Because our results demonstrated that silibinin induces IGFBP-3 expression and that IGFBP-3 reduces IRS-1 tyrosine phosphorylation, we next carried an experiment to determine whether prolonged exposure to silibinin would reduce IRS-1 tyrosine phosphorylation and whether this was dependent on IGFBP-3 induction. As shown in Fig. 3,B,when we exposed cells to 100 ng/ml IGF-I for 15 min, a highly significant activation of IRS-1 was observed in vehicle control (Fig. 3,B, Lane 1 versus Lane 2). In cells pretreated with 2 μm silibinin for 48 h, the 15-min IGF-1 incubation resulted in 70% less activation of IRS-1 than that seen in cells unexposed to silibinin (Fig. 3,B, Lane 3 versus Lane 2). When cells were pretreated for 48 h with both 2μ m silibinin and IGFBP-3 antisense oligodeoxynucleotide,the reduction in IRS-1 tyrosine phosphorylation by silibinin was attenuated (Fig. 3,B, Lane 4 versus Lane 3). None of the treatments affected IRS-1 protein levels as shown in Fig. 3, A and B, bottom panels.

A review of the data in Fig. 3, A and B, allows comparison of the effect of a 2-h versus 48-h pretreatment with silibinin on IRS-1 activation after IGF-I stimulation and reveals that the dominant effect requires more than 2 h; therefore, the silibinin effect is likely to be indirect. This is compatible with a hypothesis that silibinin-induced IGFBP-3 expression reduces the amount of bioavailable ligand available for interaction with the IGF-IR.

These data provide evidence that the antiproliferative action of silibinin for androgen-independent PC-3 prostate cancer cells involves increased IGFBP-3 accumulation and inhibition of IGF-I-induced IRS-1 phosphorylation. To the best of our knowledge, this study constitutes the first demonstration that a naturally occurring flavonoid influences cellular IGFBP-3 physiology. The possibility that at least a portion of the in vivo antiproliferative and chemoprotective actions of flavonoids is attributable to this action as compared with the better-known antioxidant properties of this class of compounds deserves investigation.
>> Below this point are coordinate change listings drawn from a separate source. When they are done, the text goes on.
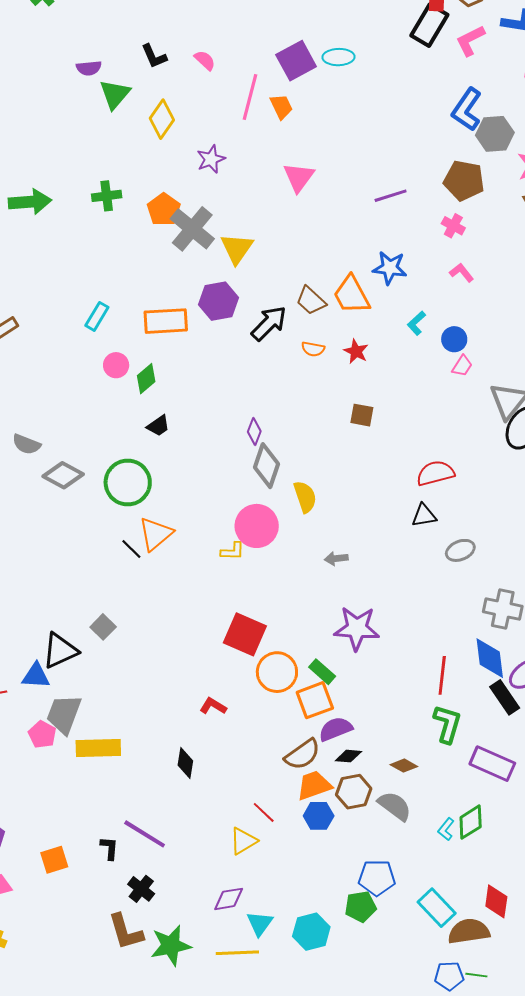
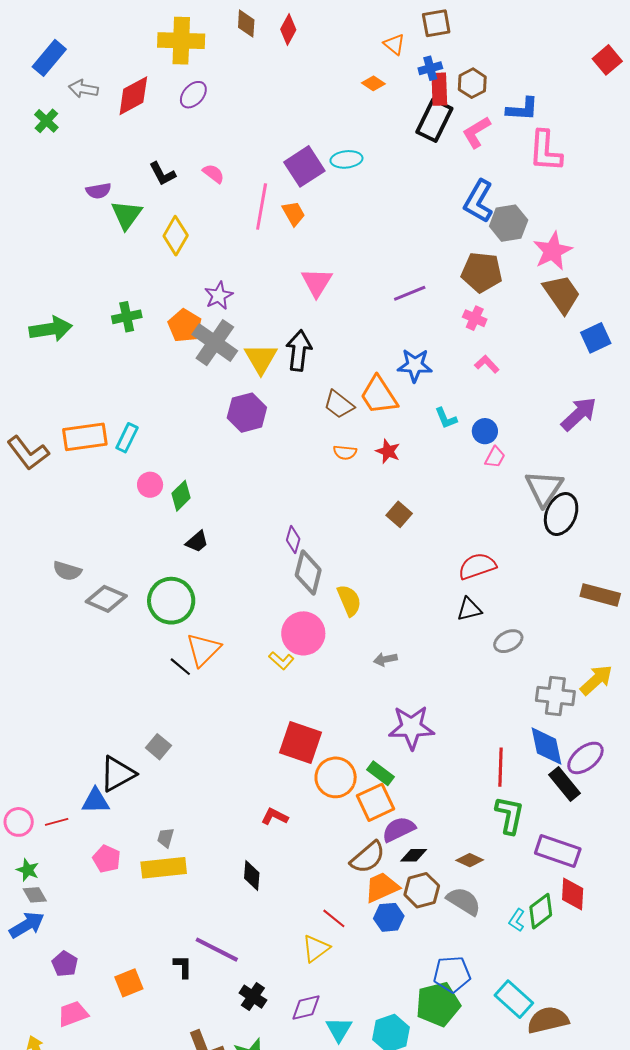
purple star: (211, 159) -> (219, 296), moved
orange rectangle: (166, 321) -> (85, 437), moved
black arrow: (269, 323) -> (299, 350), moved, turned -33
cyan L-shape: (416, 323) -> (446, 418), turned -65
brown square: (362, 415) -> (399, 514), turned 35
yellow L-shape: (233, 551) -> (281, 661), turned 45
gray trapezoid: (64, 714) -> (166, 838), moved, size x0.5
black cross: (141, 889) -> (253, 997), moved
red diamond: (496, 901) -> (573, 894), moved
green pentagon: (360, 907) -> (438, 1004), size x1.4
It is relevant that the IGFBP-3-related actions of silibinin were observed at concentrations previously shown to be nontoxic in humans,indicating the possibility that this compound or its derivatives may be useful in prostate cancer treatment. Furthermore, silibinin and/or silibinin derivatives also deserve study in the context of prostate cancer prevention because we (33, 34) and others(35) have recently shown in population studies that higher circulating IGF-I levels and/or lower IGFBP-3 levels are associated with increased risk of prostate cancer. Experiments to determine the effects of silibinin on PC-3 tumor growth in vivo,circulating IGFBP-3 levels, normal prostatic tissue IGFBP-3 expression,and in vivo prostate carcinogenesis are now justified. However, it will also be necessary to undertake pharmacodynamic studies to determine the relationships between oral silibinin intake and steady-state tissue levels.